The film skips forward to Christmas Eve. Susanne and Mertens are still living together, and Mertens is now a practicing surgeon. Mertens tells Susanne he has to finish something. He goes to Brückner's factory, where Brückner and his employees are singing Christmas carols. Mertens has a flashback, which reveals that Brückner had ordered the execution of some 120 villagers in Poland, including 31 children, over Mertens' objections, on Christmas Eve of 1942. Mertens tries to kill Brückner again, but Susanne stops him at the last minute. Instead, they denounce Brückner to the authorities and he is put on trial for war crimes.

==Cast==

- Ernst Wilhelm Borchert (as W. Borchert) - Dr. Hans Mertens
- Hildegard Knef - Susanne Wallner
- Arno Paulsen - Ferdinand Brückner
- Erna Sellmer - Elise Brückner
- Robert Forsch - Herr Mondschein

==Filming==
Staudte had sought permission to make the film from British, French, and Americans authorities, three of the four powers empowered to administer Berlin after the war, but was rejected by all because of its political nature. The last, the Soviets, accepted the script with a change to the film's planned ending, which had Mertens succeeding in killing Brückner. Afraid viewers could interpret as a call for vigilante justice, they preferred condemnation to the authorities and prosecution, as the film was made. Thus Der Mann den ich töten werde (The Man I Will Kill) became, and was retitled, Mörder unter uns (Murderer Among Us), an homage to Fritz Lang's 1931 classic M.

The film debuted on 15 October 1946 in the Admiralspalast, which was at the time the home of the Berlin State Opera, in the Soviet sector. The television debut in the German Democratic Republic (East Germany) was on 1 November 1955 and in the Federal Republic (West Germany) on 18 November 1971.

== Denazification ==
In the post-war period, it was a goal of both the American and the Soviet authorities to denazify Germany. Key to this was re-educating its people. For the Americans, this included exporting American films to West Germany; for the Soviets, it resulted in the establishment of DEFA film studio in Berlin. With The Murderers Are Among Us, the aim was to urge the public to judge those responsible for the atrocities committed during the war. Angel Wagenstein, a Bulgarian director, said, “For me [Staudte] was the first ambassador, who through his film renewed our faith in a nation capable of self-reflection, of looking into the mirror and acknowledging its own guilt, of making a confession that very few nations would be able to make.”

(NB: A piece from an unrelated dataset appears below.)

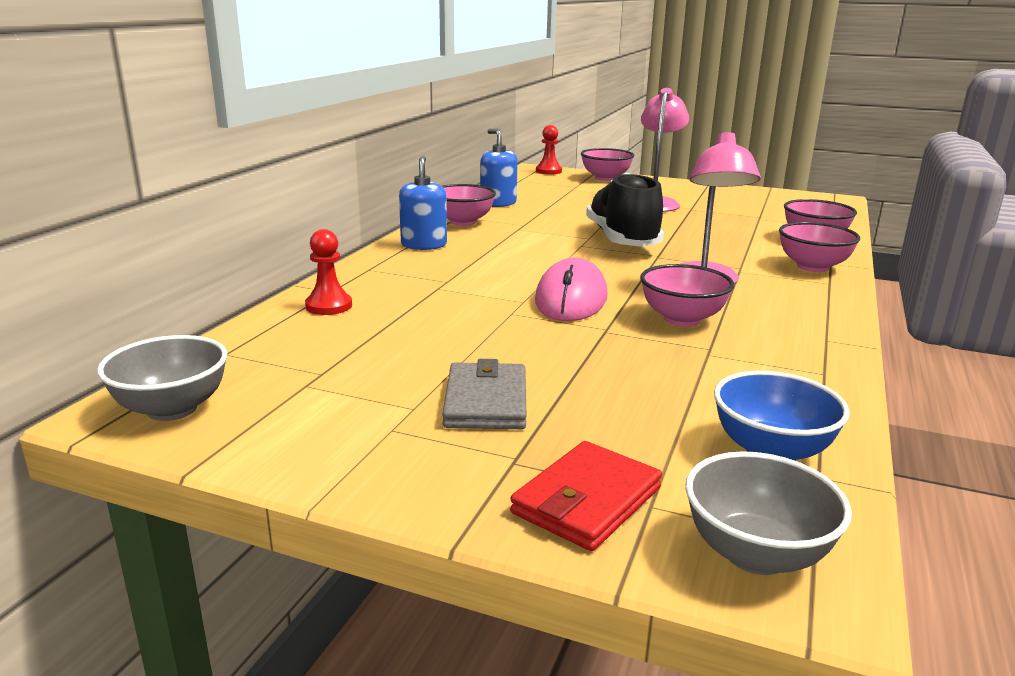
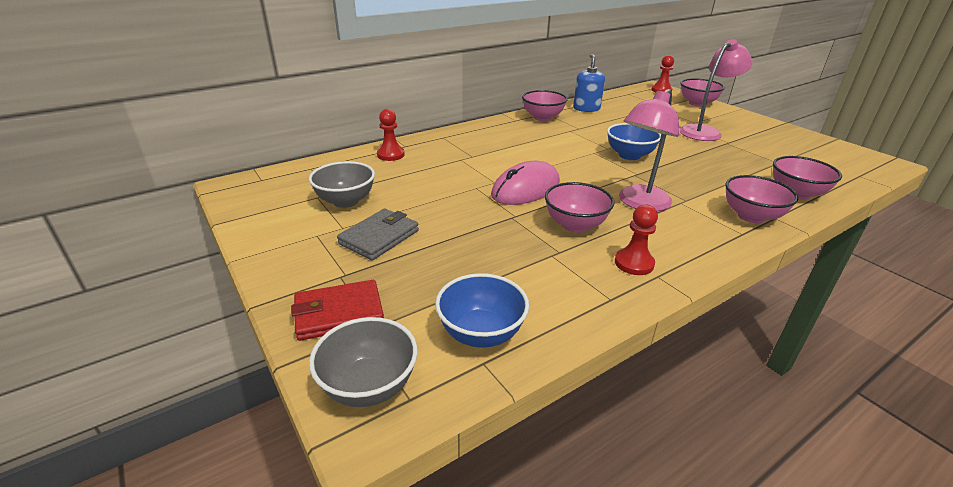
camera: 35 degrees right, 10 degrees up
(172, 409) = (252, 190): grey bowl -> grey bowl (346, 201)
(424, 245) = (495, 128): blue soap dispenser -> none
(622, 240) = (629, 155): black shoe -> blue bowl
(790, 335) = (634, 263): none -> red pawn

Leading male player, Ernst Wilhelm Borchert, was removed from advertisements for the movie because he had been accused and arrested for lying on denazification paperwork, but an article published in the Neue Zeit in 1947 later reported that he'd been exonerated by the Denazification Commission for Artists.

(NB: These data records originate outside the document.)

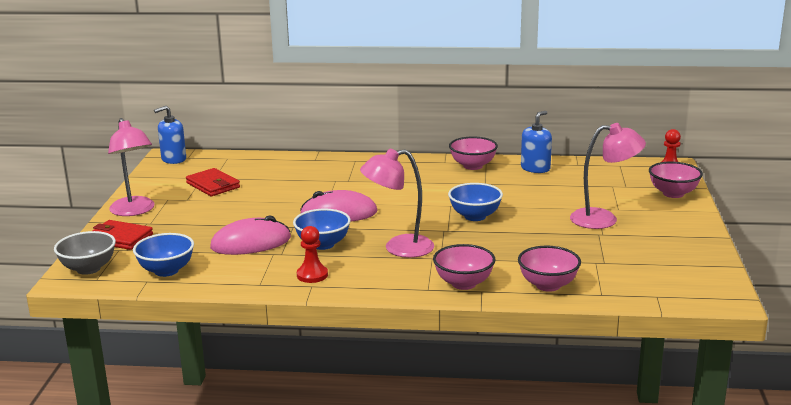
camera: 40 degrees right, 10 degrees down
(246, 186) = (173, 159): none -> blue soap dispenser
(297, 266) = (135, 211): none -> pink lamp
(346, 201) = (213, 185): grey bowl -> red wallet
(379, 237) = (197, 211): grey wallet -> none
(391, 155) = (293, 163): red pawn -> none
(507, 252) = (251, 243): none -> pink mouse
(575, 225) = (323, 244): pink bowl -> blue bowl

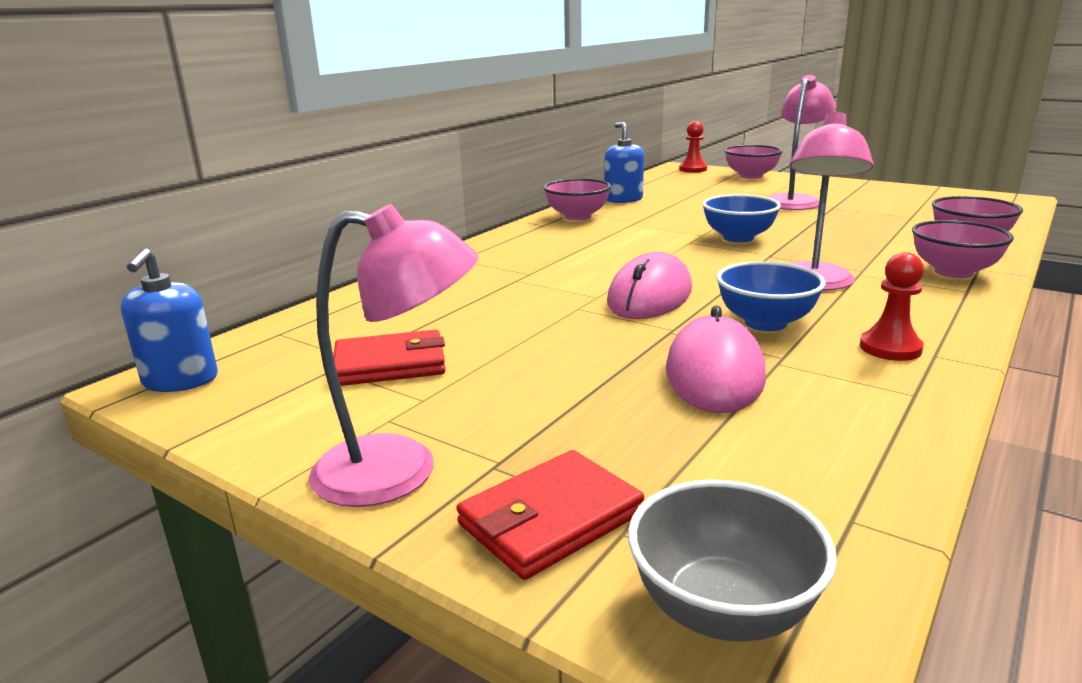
camera: 60 degrees left, 0 degrees up
(166, 271) = (802, 483): blue bowl -> none

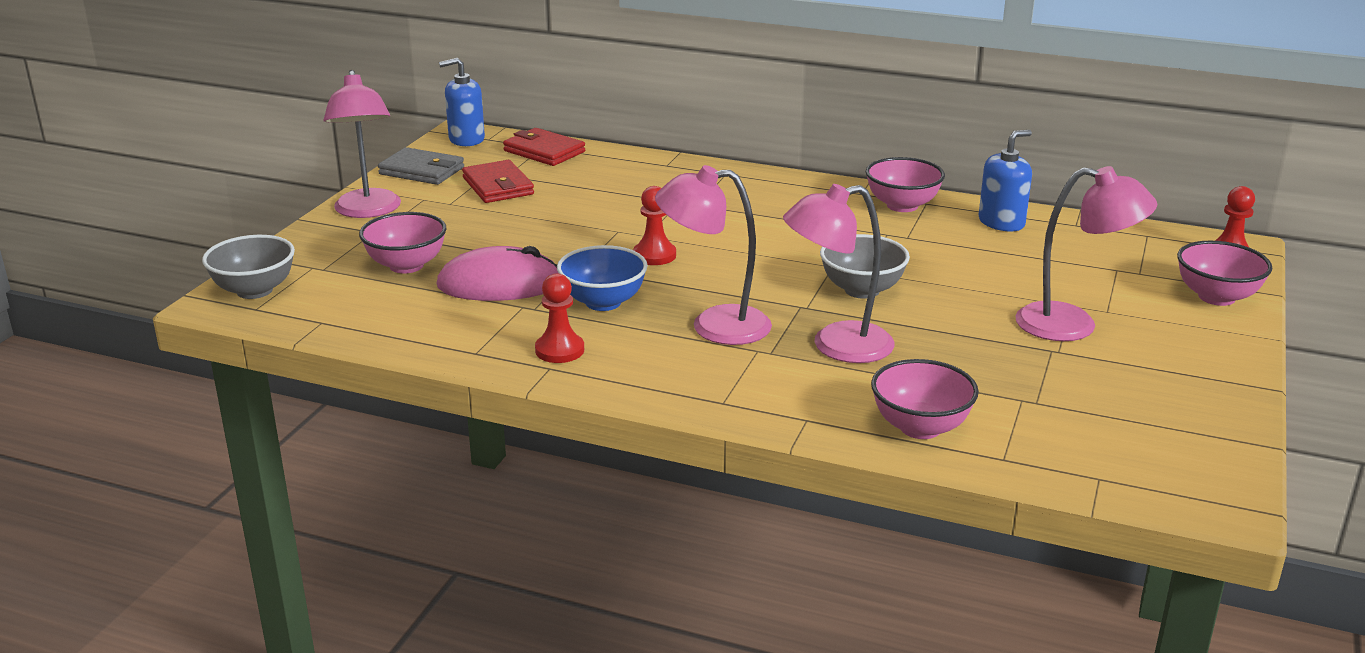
camera: 75 degrees right, 5 degrees up
(269, 418) = (422, 171): none -> grey wallet
(550, 519) = (324, 250): red wallet -> red wallet (544, 151)
(650, 296) = (654, 255): pink mouse -> red pawn
(738, 238) = (862, 290): blue bowl -> grey bowl
(843, 251) = (836, 346): none -> pink lamp
(953, 272) = (784, 402): pink bowl -> pink bowl (406, 265)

Another element of denazification was creating a new German culture. Post-war period German cinema employed different film styles as a means. The Murderers Are Among Us draws mainly on the Western film and the domestic melodrama. The movie adopts certain features of the classic Western film, while also giving them a unique twist. Hans, although presented as a Western hero, is an atypical one, as he does not give in to vengeance at the end of the movie. Instead, it advances the goal of restoring order through the redemptive character of Susanne and her effort to establish a household for Hans, cure his precarious emotional state, and re-integrate him in society.

The tension in postwar Germany generated by establishing a new society and culture while also coming to terms with its Nazi past is addressed in The Murderers Are Among Us, revealing much about the politics of the past in early postwar German culture, and earning it the plaudit of being “an often overlooked cinematic legacy”.

==Reception==
===Box office===

The picture sold 6,468,921 tickets.

===Critical reception===
Most of the reviews were positive, although some criticized the fact that the characters appeared in modern and trendy clothes, which did not reflect the reality of the living conditions of Berliners in the immediate post-war period. In this film, Staudte was not only dealing with Germany's past, but also with his own, as he had been involved in the filming of the Nazi propaganda film Jud Süß.